Gesetze: AO § 164 Abs. 2 S. 1, AO § 164 Abs. 3 S. 3, AO § 164 Abs. 4 S. 1, AO § 169 Abs. 1 S. 1, AO § 169 Abs. 2 S. 1 Nr. 2, AO § 169 Abs. 2 S. 2, AO § 170 Abs. 2 S. 1 Nr. 1, AO § 171 Abs. 3, AO § 171 Abs. 4 S. 1, AO § 202 Abs. 1 S. 3, UStG 2012 § 13b Abs. 2 Nr. 1, UStG 2012 § 13b Abs. 2 Nr. 4, UStG 2012 § 13b Abs. 2 Nr. 5, UStG 2012 § 15 Abs. 1 S. 1 Nr. 4

Vermerk „ohne Änderung” im Betriebsprüfungsbericht als Mitteilung im Sinne des § 202 Abs. 1 Satz 3 AO

Festsetzungsfrist bei nicht zu Änderung eines unter dem Vorbehalt der Nachprüfung stehenden Umsatzsteuerbescheides führender Außenprüfung und entgegen § 164 Abs. 3 Satz 3 AO unterbliebener Aufhebung des Vorbehalts der Nachprüfung

Leitsatz

1. Ist im Betriebsprüfungsbericht bei der geprüften Umsatzsteuer für ein bestimmtes Jahr zu Umsätzen und Vorsteuern jeweils „ohne Änderung” vermerkt, ist darin eine Mitteilung im Sinne des § 202 Abs. 1 Satz 3 AO zu sehen, die nach § 171 Abs. 4 Satz 1 AO zu einer Beendigung der Ablaufhemmung der Festsetzungsfrist für den Umsatzsteuerbescheid des betroffenen Jahres nach drei Monaten führt.
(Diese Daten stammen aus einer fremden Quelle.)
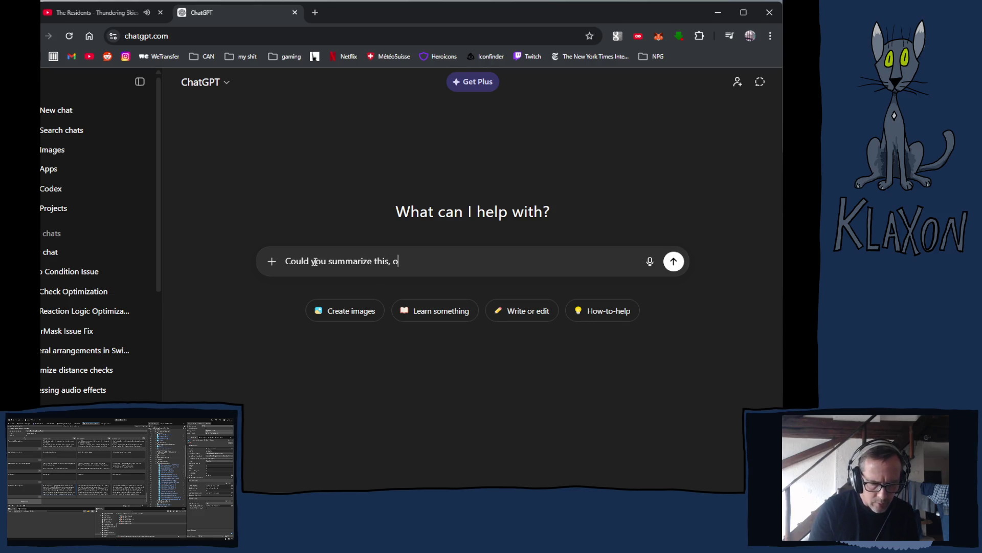
pyautogui.write('de')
Das gilt auch dann, wenn das Finanzamt nach der Außenprüfung entgegen seiner gesetzlichen Verpflichtung gemäß § 164 Abs. 3 Satz 3 AO den Vorbehalt der Nachprüfung in dem Umsatzsteuerbescheid nicht aufgehoben hat und bei zutreffender Behandlung tatsächlich den Umsatzsteuerbescheid zugunsten des Unternehmers ändern hätte müssen (im Streitfall: unzutreffend nach § 13b UStG angenommene Steuerschuldnerschaft eines Bauunternehmers).
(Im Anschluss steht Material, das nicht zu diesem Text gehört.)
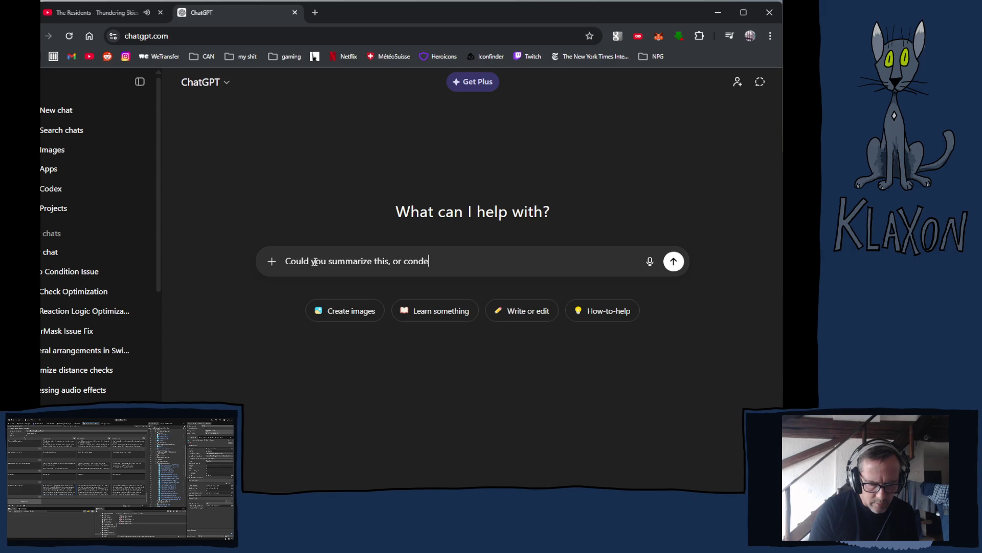
pyautogui.write('nse it ')
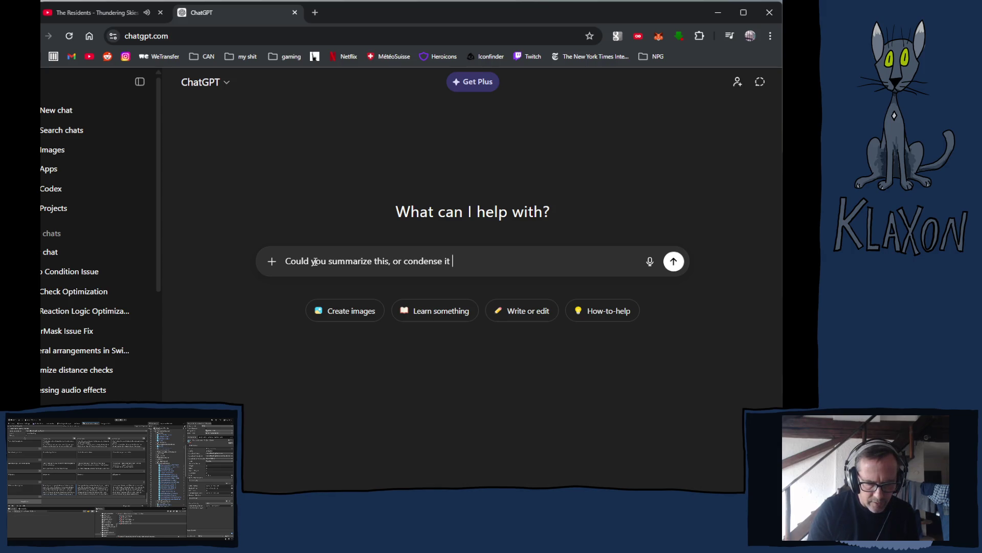
pyautogui.write('someho')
2. Will der Unternehmer in diesem Fall eine Änderung zu seinen Gunsten erreichen, muss er innerhalb der Frist des § 171 Abs. 4 Satz 1 AO bzw. – wenn die reguläre Festsetzungsfrist später endet – vor Ablauf der Festsetzungsfrist einen Antrag auf Änderung des unter dem Vorbehalt der Nachprüfung stehenden Umsatzsteuerbescheids nach § 164 Abs. 2 AO stellen. Ohne einen solchen Antrag ist der Ablauf der Festsetzungsfrist auch nicht nach Treu und Glauben – ggf. unter Berücksichtigung gemeinschaftsrechtlicher Grundsätze, wie den „effet utile” als „Spielart der teleologischen Interpretation” – gehemmt.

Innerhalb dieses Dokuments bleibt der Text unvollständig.